Таллия вспыхнула. Она делала вид, что не слушает, но на самом деле не пропустила ни одного слова. Наконец с легкой дрожью в голосе она спросила:
— А что с мамой?
— Я видела леди Сабелу лишь мельком. Она вышла вместе с госпожой епископом. — Иоланда кисло усмехнулась. — Из-за преступлений моего отца Генрих мне все еще не доверяет. Выглядит она хорошо. Твой отец дал обет в монастыре Фирсбарга, и похоже, он вполне доволен жизнью. Твоя мать, в отличие от него, не так довольна своим нынешним положением, но об этом лучше не распространяться. Я рассказала ей о твоем видении.
Таллия встревожилась:
— Что сказала мама? Она приняла слово истины? Осознала чудо Его жертвы и искупления?
Иоланда пожала плечами:
— Она сказала, что на Церковь имеет влияние лишь тот, кто царствует.

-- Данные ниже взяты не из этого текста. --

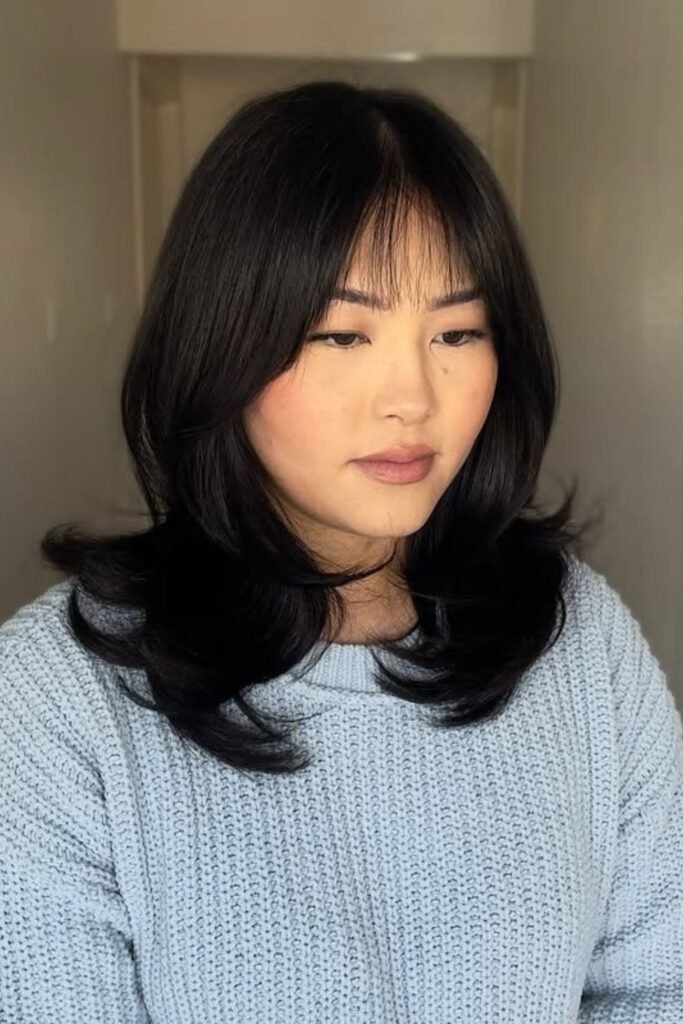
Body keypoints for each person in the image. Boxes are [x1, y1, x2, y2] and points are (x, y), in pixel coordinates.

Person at [1, 79, 682, 1022]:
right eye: (340, 333)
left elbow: (657, 985)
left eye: (456, 330)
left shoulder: (579, 638)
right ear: (219, 342)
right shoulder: (54, 695)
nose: (411, 397)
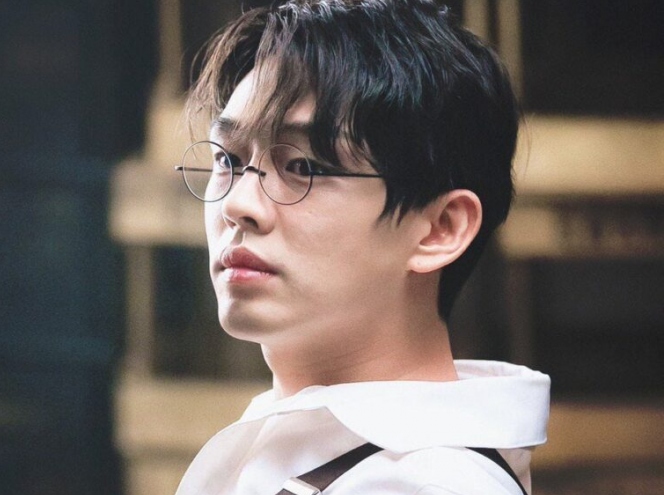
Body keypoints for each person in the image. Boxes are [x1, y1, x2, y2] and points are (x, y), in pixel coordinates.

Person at [173, 1, 550, 494]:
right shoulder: (303, 445)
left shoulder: (426, 484)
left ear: (439, 229)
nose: (238, 205)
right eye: (228, 159)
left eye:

— О Господи. — Таллия посмотрела на Алана и отвела взгляд. — Я не подумала об этом, — задумчиво произнесла она и осеклась, вспомнив, что не одна.
Тем временем они вошли в церковь, и Иоланда ахнула, увидев Лавастина в гробу.
— Какая хорошая работа! Прямо как живой. Клянусь, никогда не видела ничего подобного, даже в монастыре в Отуне.
Таллия прошептала:
— Это из-за проклятия.
— Что? — переспросила Иоланда, оглядываясь на Алана. Жоффрей тем временем вышел вперед и провел рукой по плечу статуи, но тут же отдернул руку, словно обжегся.
— Граф не хотел, чтобы мы строили часовню в честь Матери и Сына, — сказала Таллия. — Поэтому он и умер. Но скоро все изменится.
— Посмотрим, — промурлыкала Иоланда, взглянув на Жоффрея. — А что с наследником? Ты беременна?
Жоффрей поднял голову. Установилась такая глубокая тишина, что Алану казалось, будто он слышит, как садится пыль на карнизы и за стеной скребутся мыши. Таллия задержала дыхание. Исчез последний луч солнца, падавший на каменный пол через западное окно, короткий, как человеческая жизнь, тонкий, как крыло ангела.